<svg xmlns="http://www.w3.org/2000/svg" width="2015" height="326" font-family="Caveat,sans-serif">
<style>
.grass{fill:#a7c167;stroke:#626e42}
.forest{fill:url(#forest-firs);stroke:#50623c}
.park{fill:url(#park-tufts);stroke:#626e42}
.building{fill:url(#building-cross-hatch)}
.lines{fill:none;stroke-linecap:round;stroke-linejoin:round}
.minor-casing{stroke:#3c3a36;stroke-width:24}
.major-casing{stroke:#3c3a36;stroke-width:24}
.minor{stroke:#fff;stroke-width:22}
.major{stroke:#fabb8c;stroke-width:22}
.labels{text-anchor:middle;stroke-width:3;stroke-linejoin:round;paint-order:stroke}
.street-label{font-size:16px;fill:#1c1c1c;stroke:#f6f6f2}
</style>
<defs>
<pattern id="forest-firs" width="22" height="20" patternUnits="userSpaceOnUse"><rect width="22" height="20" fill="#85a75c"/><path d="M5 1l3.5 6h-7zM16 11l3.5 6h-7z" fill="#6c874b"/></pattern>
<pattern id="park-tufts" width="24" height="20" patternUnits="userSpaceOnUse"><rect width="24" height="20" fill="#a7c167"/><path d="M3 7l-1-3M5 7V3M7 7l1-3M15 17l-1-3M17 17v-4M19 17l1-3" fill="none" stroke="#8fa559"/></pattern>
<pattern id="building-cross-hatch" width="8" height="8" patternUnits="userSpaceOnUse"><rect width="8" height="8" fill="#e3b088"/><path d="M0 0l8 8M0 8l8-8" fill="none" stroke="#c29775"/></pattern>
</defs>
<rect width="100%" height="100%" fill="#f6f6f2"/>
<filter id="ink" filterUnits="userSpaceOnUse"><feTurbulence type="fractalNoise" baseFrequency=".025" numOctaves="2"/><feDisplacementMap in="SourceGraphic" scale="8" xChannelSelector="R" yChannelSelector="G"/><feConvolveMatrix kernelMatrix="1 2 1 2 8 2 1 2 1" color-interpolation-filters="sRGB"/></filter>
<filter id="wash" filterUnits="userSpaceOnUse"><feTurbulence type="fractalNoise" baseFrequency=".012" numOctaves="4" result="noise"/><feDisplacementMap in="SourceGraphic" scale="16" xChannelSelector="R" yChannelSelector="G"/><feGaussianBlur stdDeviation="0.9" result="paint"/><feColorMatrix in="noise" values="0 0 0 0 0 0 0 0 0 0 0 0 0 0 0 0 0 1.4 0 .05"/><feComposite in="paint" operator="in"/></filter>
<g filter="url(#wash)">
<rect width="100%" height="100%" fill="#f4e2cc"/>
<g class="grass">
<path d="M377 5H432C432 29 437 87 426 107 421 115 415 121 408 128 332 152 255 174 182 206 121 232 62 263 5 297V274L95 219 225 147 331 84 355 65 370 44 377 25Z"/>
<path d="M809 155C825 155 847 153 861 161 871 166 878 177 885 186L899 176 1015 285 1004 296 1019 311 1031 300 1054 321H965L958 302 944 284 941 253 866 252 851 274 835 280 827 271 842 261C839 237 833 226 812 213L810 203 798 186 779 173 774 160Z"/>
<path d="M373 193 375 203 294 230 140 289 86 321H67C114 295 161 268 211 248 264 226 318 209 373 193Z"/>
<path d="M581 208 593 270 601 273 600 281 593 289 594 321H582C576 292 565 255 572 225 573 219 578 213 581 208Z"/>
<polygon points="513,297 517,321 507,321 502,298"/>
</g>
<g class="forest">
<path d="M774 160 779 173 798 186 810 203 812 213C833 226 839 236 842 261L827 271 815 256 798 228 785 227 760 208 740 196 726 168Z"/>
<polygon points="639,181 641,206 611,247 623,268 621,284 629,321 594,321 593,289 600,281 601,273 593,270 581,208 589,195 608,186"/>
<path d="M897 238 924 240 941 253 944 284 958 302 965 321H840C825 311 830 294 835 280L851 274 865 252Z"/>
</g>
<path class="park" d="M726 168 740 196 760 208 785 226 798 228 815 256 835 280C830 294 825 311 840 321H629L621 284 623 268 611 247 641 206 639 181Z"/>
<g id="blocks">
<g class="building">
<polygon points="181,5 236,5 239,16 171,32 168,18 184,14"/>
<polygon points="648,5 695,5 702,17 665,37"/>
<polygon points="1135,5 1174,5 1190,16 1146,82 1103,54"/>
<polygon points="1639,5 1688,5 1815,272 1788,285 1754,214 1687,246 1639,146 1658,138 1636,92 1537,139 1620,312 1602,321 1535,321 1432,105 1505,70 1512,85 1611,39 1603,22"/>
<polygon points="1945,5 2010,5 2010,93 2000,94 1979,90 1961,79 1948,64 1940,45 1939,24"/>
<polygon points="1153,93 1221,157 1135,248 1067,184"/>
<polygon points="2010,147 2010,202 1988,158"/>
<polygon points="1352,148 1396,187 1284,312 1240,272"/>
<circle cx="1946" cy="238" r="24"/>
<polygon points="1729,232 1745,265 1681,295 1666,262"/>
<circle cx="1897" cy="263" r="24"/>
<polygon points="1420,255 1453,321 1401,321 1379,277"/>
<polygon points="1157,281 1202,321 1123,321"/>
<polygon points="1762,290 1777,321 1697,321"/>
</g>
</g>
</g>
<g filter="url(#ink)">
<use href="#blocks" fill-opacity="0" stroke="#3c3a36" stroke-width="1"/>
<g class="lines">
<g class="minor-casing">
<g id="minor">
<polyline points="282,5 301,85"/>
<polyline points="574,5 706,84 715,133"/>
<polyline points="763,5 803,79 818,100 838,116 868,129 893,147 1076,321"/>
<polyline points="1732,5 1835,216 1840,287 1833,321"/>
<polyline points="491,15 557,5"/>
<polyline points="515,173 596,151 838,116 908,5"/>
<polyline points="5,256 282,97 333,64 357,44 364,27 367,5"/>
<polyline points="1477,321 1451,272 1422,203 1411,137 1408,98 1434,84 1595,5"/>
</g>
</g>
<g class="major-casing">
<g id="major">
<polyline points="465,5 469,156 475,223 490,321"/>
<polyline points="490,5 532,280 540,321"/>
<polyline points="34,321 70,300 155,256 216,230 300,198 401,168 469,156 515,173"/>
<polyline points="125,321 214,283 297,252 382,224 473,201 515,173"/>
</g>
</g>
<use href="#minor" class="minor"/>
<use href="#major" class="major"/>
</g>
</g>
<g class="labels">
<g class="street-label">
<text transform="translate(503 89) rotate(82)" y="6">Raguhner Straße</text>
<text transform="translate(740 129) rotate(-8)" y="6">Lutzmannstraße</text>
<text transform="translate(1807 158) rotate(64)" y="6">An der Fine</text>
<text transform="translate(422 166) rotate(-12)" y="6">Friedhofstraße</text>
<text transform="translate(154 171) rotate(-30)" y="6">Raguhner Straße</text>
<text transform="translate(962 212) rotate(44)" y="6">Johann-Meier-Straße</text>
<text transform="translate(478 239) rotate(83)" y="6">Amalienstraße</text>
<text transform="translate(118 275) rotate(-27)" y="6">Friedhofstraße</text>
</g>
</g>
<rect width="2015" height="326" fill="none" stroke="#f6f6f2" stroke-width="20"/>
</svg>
# # #
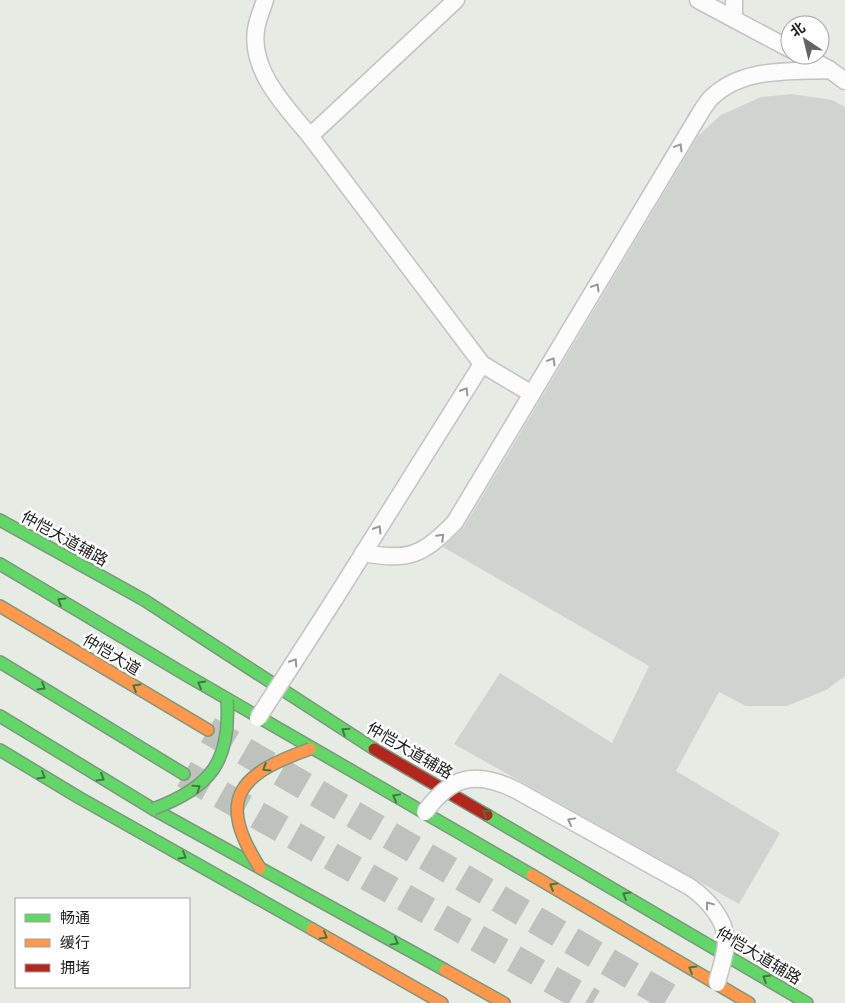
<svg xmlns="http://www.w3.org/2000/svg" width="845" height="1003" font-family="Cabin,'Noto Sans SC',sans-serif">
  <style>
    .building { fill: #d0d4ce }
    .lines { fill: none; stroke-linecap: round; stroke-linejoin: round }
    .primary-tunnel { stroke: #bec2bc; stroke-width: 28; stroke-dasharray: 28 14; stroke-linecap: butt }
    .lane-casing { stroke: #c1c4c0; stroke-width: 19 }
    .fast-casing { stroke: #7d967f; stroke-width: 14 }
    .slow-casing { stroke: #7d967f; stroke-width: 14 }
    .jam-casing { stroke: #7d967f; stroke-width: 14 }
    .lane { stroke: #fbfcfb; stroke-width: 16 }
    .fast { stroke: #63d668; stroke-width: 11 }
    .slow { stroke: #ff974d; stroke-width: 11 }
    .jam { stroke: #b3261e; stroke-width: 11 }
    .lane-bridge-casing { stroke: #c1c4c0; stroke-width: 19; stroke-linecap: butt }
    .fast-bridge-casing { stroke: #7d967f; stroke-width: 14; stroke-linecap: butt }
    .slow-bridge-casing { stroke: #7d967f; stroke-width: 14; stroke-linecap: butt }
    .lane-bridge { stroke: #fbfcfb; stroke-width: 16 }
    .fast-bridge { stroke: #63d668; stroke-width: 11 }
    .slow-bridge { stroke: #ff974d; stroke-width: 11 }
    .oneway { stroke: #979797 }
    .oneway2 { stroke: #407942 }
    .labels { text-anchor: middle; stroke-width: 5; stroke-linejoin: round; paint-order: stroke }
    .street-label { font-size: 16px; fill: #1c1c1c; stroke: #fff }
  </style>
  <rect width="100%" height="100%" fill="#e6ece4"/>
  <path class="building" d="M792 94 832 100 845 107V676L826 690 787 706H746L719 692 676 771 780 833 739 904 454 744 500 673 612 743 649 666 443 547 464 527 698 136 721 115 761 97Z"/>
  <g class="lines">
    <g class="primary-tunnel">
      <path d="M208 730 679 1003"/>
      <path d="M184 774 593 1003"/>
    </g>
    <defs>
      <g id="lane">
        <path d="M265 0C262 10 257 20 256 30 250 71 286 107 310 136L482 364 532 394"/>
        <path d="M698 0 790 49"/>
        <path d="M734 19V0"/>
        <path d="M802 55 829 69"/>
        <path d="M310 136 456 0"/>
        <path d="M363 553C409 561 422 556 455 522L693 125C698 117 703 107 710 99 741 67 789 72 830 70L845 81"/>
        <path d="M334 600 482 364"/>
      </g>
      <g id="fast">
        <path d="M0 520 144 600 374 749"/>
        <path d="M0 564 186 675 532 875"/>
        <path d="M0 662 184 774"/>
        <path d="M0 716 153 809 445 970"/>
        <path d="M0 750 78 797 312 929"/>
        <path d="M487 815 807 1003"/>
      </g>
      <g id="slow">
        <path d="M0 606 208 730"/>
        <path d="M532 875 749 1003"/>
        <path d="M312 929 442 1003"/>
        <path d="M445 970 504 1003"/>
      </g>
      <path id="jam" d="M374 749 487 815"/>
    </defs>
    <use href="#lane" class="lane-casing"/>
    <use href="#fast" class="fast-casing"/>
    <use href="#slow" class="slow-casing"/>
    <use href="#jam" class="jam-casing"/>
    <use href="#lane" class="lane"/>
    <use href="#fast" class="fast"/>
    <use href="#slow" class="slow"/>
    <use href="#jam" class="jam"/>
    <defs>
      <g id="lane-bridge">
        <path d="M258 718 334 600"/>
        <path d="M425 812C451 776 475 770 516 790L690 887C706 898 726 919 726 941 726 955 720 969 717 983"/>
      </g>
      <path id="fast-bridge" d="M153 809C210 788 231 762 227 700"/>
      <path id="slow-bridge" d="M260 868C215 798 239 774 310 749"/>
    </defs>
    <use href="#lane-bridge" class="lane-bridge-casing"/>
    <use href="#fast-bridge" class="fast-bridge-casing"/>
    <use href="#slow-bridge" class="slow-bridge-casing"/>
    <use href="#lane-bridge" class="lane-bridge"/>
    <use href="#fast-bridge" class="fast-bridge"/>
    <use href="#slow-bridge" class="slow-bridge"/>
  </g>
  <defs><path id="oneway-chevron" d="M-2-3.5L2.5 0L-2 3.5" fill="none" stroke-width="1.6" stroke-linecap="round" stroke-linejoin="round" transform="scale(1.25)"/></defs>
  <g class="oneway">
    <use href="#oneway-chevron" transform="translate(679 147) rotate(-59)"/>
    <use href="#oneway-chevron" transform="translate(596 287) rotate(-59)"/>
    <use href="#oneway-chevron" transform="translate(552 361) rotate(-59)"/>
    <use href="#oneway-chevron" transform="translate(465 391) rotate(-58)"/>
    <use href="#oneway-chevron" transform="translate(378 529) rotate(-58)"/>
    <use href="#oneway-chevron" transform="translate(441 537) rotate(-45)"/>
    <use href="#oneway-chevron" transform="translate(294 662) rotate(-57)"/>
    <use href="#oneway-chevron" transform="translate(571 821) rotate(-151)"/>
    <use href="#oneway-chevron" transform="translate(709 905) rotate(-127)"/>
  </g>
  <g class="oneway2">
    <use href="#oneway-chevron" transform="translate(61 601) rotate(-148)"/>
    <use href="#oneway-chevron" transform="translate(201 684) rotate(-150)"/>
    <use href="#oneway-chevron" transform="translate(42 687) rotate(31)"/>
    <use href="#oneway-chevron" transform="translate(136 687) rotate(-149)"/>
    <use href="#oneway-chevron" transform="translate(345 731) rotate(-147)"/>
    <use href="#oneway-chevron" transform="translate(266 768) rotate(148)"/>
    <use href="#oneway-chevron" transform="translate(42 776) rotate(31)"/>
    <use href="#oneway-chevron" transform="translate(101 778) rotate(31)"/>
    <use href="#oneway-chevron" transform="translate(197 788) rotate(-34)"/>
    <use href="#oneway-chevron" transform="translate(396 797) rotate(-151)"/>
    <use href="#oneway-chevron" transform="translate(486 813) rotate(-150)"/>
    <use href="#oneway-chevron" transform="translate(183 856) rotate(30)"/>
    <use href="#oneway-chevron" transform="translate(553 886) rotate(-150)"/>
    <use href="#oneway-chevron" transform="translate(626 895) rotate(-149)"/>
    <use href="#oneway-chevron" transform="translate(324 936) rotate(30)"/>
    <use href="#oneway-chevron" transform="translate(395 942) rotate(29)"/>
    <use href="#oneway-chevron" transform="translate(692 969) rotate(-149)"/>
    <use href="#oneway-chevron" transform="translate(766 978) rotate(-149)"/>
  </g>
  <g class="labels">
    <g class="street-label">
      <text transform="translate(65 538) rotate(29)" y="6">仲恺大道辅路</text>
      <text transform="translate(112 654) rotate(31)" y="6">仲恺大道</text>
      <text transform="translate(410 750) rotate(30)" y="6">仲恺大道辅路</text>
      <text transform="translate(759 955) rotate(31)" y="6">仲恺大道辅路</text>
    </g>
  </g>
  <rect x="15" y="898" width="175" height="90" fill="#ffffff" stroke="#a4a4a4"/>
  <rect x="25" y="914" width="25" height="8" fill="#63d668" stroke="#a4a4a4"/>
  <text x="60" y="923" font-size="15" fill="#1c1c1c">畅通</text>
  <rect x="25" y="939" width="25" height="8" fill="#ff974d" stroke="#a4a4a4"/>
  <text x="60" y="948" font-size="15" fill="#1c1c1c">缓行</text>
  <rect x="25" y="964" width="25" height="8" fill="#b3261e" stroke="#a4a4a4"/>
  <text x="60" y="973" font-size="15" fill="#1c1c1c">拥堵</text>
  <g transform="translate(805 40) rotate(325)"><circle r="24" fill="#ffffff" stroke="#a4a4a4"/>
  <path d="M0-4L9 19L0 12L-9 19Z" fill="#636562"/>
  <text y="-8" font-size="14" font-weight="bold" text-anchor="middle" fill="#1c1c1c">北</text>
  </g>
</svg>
# # #
Determine how many lines of the listing above contain the string "filterUnits", and answer with that figure alone.

2